■ **TO DO**:
Check every line of the entries for the string "genau" and return the ones that contain it.

[Plain-text document sources]
------------------------------

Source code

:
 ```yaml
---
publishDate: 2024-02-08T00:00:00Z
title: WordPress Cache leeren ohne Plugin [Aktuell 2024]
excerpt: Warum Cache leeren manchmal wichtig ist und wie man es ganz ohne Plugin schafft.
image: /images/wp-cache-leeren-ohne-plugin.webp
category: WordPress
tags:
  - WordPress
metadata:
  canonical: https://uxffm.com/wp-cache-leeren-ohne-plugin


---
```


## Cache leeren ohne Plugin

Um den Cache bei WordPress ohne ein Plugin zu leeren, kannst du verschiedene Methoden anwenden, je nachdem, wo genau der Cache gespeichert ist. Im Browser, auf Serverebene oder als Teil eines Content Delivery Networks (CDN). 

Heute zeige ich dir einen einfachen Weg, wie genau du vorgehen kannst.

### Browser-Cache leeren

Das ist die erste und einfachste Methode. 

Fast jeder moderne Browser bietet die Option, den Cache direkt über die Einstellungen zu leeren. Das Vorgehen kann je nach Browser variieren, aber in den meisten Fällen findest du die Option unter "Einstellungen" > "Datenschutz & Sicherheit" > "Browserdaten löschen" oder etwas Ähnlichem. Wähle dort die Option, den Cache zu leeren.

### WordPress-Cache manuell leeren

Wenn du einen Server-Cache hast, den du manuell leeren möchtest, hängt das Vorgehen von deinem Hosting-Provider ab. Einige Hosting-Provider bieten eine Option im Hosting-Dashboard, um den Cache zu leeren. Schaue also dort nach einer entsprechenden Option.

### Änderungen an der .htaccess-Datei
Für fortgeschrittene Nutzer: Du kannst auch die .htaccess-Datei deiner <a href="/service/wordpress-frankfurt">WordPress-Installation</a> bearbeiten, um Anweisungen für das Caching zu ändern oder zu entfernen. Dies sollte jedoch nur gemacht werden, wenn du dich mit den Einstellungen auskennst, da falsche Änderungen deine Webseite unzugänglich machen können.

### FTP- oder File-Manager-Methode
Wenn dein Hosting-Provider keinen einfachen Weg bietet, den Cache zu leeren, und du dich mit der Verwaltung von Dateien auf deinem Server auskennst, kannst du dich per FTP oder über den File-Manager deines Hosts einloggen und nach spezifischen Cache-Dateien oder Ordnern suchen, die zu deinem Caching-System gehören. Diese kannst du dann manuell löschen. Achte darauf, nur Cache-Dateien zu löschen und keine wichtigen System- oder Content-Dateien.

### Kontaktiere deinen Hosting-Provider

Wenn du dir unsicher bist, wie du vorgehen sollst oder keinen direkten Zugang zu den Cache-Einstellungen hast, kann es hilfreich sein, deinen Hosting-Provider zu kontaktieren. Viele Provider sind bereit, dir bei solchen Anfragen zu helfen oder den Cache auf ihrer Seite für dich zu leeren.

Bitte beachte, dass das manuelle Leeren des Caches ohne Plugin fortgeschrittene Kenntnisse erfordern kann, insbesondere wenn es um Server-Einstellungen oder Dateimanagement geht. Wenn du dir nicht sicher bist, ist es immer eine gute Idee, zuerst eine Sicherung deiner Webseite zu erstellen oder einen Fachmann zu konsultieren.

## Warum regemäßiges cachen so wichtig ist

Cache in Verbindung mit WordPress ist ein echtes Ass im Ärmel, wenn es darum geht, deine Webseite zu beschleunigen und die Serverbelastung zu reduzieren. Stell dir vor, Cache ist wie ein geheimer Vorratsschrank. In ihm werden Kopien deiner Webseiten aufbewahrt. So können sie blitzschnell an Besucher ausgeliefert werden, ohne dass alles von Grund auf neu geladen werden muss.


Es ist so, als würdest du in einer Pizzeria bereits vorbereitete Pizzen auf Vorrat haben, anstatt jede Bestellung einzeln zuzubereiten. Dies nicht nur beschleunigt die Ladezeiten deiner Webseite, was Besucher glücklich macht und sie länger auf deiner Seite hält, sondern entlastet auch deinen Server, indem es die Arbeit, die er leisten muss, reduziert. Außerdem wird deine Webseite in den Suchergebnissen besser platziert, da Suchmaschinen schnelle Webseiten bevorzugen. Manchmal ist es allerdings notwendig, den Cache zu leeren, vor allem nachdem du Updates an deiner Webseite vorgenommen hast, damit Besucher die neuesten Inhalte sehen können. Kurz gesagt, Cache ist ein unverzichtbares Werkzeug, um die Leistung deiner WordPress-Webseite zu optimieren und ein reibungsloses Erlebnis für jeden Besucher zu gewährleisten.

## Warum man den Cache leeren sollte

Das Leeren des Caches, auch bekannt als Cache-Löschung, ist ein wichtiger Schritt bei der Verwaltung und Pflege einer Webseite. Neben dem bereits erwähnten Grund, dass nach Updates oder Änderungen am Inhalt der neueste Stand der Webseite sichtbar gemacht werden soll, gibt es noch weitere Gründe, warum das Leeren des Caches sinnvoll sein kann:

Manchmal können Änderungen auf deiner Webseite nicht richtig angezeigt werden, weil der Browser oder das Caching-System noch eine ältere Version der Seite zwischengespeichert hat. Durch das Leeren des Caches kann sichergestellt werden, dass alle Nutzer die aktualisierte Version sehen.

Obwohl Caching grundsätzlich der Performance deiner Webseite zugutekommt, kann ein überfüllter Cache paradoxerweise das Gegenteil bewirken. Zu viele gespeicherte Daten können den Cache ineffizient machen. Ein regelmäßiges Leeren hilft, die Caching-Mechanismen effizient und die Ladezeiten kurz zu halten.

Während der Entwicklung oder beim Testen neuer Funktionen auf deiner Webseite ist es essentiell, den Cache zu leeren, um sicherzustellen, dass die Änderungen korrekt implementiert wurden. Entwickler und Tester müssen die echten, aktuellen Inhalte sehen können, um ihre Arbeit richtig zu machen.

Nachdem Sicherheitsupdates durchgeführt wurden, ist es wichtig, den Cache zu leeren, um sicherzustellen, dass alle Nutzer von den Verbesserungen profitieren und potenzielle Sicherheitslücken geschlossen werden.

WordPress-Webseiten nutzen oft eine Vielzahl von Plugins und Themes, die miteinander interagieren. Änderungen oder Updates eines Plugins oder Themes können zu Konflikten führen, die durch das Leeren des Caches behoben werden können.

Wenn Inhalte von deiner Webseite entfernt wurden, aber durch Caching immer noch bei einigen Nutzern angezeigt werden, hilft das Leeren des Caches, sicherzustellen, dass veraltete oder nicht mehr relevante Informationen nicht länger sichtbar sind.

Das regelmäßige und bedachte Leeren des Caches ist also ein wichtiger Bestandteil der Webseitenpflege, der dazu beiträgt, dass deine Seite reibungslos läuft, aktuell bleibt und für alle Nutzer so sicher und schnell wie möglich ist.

------------------------------

■ **TASK ANSWER**:
Um den Cache bei WordPress ohne ein Plugin zu leeren, kannst du verschiedene Methoden anwenden, je nachdem, wo genau der Cache gespeichert ist. Im Browser, auf Serverebene oder als Teil eines Content Delivery Networks (CDN). 
Heute zeige ich dir einen einfachen Weg, wie genau du vorgehen kannst.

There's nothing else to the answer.